- **WRITTEN TASK**
Which lines of the data include the string "Детские"? List them all.

- **Entries taken from a collection**
# # # #
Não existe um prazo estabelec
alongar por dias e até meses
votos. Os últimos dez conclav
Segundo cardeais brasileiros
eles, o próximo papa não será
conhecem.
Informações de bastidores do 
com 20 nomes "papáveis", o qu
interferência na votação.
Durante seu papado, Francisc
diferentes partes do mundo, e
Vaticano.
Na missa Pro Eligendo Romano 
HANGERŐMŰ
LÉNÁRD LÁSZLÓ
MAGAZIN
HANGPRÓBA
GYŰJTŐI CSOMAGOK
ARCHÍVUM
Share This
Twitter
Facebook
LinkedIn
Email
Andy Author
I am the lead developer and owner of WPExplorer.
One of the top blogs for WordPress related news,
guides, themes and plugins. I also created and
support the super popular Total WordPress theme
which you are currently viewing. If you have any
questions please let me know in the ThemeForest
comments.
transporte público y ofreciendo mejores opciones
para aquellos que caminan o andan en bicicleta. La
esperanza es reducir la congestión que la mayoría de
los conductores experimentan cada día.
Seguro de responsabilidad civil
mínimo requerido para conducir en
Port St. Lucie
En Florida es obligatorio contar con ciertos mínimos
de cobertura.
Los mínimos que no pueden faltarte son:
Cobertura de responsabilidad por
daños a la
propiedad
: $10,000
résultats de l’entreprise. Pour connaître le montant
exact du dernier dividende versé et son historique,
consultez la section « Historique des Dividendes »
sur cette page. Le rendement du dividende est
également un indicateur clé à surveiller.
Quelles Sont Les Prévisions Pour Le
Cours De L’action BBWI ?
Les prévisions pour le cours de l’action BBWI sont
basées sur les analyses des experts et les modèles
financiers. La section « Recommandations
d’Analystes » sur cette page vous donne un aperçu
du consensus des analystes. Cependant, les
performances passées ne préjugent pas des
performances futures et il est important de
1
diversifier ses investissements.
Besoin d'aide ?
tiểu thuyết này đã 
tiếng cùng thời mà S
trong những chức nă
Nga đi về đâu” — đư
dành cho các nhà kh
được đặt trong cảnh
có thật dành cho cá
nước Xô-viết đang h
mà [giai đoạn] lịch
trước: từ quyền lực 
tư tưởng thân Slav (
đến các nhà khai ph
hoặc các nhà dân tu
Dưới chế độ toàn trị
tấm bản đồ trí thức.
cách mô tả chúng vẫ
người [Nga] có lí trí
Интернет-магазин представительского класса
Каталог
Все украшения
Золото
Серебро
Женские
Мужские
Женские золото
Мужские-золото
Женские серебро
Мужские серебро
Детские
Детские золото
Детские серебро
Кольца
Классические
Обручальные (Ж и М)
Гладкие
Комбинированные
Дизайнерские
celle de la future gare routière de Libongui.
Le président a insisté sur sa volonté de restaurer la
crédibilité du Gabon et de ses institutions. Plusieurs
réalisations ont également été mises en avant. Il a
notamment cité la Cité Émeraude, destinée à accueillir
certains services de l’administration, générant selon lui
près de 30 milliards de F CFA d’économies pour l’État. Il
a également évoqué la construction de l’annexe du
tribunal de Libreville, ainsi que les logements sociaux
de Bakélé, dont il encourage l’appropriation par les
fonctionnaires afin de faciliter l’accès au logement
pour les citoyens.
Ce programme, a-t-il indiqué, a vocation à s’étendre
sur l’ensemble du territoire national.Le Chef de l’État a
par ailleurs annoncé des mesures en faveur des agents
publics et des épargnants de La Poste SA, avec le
# # # #
- **ANSWER SECTION**
Детские
Детские золото
Детские серебро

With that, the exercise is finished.